(ACTIVITY LIST)
- A) Answer these questions using the financial excerpt, giving each answer on its own line with the same label:
(i) By how many basis points did the average borrowing rate increase for the first nine months of 2006?
(ii) By what percentage did average outstanding debt decrease for the three months ended September 30, 2006?
(iii) Which market does the financial excerpt name as accounting for a substantial portion of the business?
- B) Write out everything in the financial excerpt from "CHANGES IN FINANCIAL" down to "on a project.", changing "defense market" to "government market".
- C) List every quantity in the financial excerpt that is given as a dollar amount, a number of basis points, or a percentage.

Interest expense increased $0.8 million and $3.1 million for the third quarter and first nine months of 2006, respectively, versus the comparable prior year periods. The increases were due to higher interest rates partially offset by lower average outstanding debt. Our average borrowing rate increased 70 basis points and 90 basis points for the third quarter and first nine months of 2006 as compared to the comparable prior year periods, respectively. Average outstanding debt decreased 3% and 2% for the three months and nine months ended September 30, 2006, respectively, as compared to the comparable prior year periods.

 

CHANGES IN FINANCIAL CONDITION

 

We derive the majority of our operating cash inflow from receipts on the sale of goods and services and cash outflow for the procurement of materials and labor and are therefore subject to market fluctuations and conditions. A substantial portion of our business is in the defense market, which is characterized predominantly by long-term contracts. Most of our long-term contracts allow for several billing points (progress or milestones) that provide us with cash receipts as costs are incurred throughout the project rather than upon contract completion, thereby reducing working capital requirements. In some cases, these payments can exceed the costs incurred on a project.

(SOURCE DATA)
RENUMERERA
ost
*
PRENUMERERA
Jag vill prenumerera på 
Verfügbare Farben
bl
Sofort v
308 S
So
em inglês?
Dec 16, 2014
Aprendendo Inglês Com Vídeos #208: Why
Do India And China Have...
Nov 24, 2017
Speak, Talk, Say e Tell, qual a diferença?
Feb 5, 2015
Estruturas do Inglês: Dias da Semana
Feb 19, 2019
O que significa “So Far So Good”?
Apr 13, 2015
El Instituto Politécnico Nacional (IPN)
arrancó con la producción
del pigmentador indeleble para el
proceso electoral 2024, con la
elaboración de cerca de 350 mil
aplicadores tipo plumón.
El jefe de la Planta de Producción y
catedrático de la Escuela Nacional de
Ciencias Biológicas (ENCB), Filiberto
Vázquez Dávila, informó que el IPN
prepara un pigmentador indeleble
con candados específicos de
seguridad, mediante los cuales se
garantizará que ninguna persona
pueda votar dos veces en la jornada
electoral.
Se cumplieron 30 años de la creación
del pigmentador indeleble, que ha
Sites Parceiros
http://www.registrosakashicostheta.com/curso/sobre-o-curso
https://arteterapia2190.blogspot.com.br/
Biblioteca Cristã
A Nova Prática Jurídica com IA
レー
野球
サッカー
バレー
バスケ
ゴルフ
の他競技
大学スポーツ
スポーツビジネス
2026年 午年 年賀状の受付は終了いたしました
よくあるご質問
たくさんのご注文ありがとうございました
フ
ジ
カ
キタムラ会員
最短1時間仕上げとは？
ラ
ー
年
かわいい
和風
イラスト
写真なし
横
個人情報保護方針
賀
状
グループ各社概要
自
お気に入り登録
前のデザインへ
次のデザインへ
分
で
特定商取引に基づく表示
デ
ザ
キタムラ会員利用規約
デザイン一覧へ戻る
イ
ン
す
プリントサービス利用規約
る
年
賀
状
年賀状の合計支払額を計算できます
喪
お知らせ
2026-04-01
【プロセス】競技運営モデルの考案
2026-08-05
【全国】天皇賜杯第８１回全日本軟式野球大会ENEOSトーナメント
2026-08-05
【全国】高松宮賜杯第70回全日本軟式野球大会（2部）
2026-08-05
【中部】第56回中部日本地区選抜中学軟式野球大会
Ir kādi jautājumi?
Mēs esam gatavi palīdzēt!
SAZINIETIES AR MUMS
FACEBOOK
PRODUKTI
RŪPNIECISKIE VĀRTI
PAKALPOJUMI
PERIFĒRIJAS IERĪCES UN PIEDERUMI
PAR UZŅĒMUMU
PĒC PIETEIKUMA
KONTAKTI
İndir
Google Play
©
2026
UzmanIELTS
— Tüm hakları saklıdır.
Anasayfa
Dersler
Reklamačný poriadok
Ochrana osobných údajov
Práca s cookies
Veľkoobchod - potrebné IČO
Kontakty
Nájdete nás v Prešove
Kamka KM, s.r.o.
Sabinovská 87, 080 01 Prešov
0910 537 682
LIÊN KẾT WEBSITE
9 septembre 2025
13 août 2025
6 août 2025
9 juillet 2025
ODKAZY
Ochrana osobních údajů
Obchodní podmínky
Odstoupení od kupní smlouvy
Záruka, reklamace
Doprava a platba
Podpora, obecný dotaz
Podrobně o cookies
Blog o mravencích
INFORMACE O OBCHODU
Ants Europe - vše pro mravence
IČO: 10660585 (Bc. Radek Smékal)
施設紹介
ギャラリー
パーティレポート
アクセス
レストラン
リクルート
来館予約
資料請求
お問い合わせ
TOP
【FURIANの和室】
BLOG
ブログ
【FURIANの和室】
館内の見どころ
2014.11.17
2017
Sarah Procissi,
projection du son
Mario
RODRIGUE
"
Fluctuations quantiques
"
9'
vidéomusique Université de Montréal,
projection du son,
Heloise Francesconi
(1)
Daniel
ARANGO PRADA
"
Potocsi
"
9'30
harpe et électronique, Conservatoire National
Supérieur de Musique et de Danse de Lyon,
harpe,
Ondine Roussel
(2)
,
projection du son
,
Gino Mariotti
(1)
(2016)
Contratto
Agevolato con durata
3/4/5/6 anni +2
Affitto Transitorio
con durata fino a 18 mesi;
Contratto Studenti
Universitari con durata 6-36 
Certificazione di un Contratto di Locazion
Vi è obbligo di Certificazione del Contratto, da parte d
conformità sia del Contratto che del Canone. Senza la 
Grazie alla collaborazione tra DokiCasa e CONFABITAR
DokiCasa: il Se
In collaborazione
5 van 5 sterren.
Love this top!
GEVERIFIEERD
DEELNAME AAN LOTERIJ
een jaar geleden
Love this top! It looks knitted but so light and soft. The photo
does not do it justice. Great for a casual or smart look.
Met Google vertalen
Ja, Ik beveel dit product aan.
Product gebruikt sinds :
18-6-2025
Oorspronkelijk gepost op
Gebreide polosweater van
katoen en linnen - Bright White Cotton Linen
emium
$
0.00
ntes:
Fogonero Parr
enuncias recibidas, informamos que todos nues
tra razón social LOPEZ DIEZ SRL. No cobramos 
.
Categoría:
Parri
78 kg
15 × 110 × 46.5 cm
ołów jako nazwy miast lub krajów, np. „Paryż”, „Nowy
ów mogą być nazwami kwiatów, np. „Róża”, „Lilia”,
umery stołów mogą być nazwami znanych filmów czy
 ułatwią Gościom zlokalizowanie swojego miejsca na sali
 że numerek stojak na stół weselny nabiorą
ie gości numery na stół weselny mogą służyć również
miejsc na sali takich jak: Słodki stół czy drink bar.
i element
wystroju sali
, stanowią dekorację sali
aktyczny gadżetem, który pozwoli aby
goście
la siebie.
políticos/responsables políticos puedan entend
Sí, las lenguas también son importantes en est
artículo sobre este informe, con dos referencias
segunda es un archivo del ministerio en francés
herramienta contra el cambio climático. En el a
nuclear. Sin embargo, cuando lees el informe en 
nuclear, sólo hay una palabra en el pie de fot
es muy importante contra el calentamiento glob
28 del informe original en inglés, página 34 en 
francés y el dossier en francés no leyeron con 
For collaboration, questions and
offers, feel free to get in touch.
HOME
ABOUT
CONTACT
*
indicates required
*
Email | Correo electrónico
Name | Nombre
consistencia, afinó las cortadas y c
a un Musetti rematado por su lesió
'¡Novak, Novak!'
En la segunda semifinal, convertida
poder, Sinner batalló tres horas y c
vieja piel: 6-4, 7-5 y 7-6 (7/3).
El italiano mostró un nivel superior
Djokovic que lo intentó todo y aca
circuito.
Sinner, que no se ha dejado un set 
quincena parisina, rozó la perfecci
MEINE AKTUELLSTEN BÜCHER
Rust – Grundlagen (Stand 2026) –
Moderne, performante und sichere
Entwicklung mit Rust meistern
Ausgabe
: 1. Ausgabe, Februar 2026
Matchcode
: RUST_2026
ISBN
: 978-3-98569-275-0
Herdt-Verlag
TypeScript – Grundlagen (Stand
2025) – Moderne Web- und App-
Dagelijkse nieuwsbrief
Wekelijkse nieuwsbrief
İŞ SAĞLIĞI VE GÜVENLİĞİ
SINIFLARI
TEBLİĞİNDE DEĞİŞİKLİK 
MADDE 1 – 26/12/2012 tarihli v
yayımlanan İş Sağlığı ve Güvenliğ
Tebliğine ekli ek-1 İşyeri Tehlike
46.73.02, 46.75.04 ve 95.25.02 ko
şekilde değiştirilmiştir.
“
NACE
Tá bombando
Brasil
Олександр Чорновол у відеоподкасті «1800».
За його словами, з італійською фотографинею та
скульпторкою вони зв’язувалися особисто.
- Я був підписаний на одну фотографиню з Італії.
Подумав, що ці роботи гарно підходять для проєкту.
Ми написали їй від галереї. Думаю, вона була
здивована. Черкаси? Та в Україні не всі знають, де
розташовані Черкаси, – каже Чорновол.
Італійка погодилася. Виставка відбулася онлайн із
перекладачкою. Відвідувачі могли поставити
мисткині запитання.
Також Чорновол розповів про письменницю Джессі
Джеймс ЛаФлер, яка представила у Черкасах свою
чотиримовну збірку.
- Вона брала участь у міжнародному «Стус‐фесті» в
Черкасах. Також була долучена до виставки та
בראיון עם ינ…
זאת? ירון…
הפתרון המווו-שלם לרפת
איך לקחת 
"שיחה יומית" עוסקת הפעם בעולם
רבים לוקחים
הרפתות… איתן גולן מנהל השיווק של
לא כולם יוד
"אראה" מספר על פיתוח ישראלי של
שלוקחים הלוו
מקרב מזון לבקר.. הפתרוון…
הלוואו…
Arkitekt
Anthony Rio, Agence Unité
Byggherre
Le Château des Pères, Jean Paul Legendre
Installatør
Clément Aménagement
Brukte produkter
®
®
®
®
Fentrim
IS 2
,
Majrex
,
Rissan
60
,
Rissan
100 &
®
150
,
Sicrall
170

(SOLVED PROBLEMS)
- A)
(i) 90 basis points
(ii) 3%
(iii) The defense market

- B)
CHANGES IN FINANCIAL CONDITION

 

We derive the majority of our operating cash inflow from receipts on the sale of goods and services and cash outflow for the procurement of materials and labor and are therefore subject to market fluctuations and conditions. A substantial portion of our business is in the government market, which is characterized predominantly by long-term contracts. Most of our long-term contracts allow for several billing points (progress or milestones) that provide us with cash receipts as costs are incurred throughout the project rather than upon contract completion, thereby reducing working capital requirements. In some cases, these payments can exceed the costs incurred on a project.

- C)
$0.8 million
$3.1 million
70 basis points
90 basis points
3%
2%